| > Most crates I use - like human-size or serde don't need any special capabilities to work. So we don't need to worry so much about their authors "turning evil" and adding malicious code to our software well... :-( Actually, it's obvious that some authors might "turn evil" dumbly, by abusing some kind of priviledged permissions. By chance, these kinds of supply-chain risks are "easily" identified because 1) the permissions are an "easy" risk indicator, so you can priorize either to pin the version library (after validating it) or validate the new version 2) not so many libraries will use these permissions so you "have time" to focus on them 3) in these libraries, the permissions will tell you what system call/bad effects is possible, so will allow you to narrow even more the scope of investigation So, IMHO, permissions are not really the end of all but only a tiny step. The real problem is "how can human-size be used to subvert the program ?" For example: what is happening if the returned size "forget" or "add" 100 bytes to files bigger than 1 KB ? As a remininder, STUXNET was about some speed a tiny bit faster than planned and shown... |
> The real problem is "how can human-size be used to subvert the program ?" For example: what is happening if the returned size "forget" or "add" 100 bytes to files bigger than 1 KB ? As a remininder, STUXNET was about some speed a tiny bit faster than planned and shown...

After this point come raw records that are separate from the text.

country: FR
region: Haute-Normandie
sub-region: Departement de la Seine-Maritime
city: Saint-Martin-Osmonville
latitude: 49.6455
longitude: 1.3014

I read this argument in a similar vein to the argument against rust's unsafe blocks. "Look, C code will always need some amount of unsafe. So why bother sandboxing it?"
But in practice, having explicit unsafe blocks has been a massive win for safety in the language. You can opt out of it at any time - but most people never need to!

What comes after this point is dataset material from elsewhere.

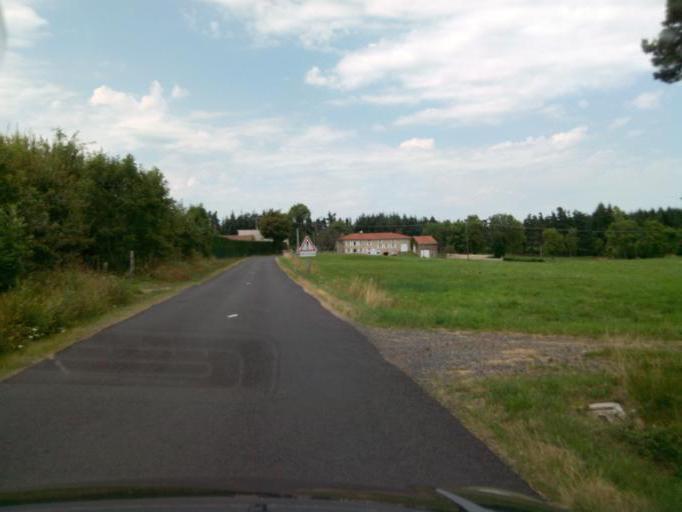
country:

A 90% solution doesn't solve the problem entirely. But it does solve 90% of the problem. And thats pretty bloody good if you ask me! Sure - my safe rust decompression library could still maliciously inject code in files that it decompresses. But having checks like this would still reduce the security surface area by a huge amount.
Less implicit trust in random crate authors is a good thing. I don't want thousands of crate authors to be allowed to execute totally arbitrary code on my machine! The current situation is ridiculous.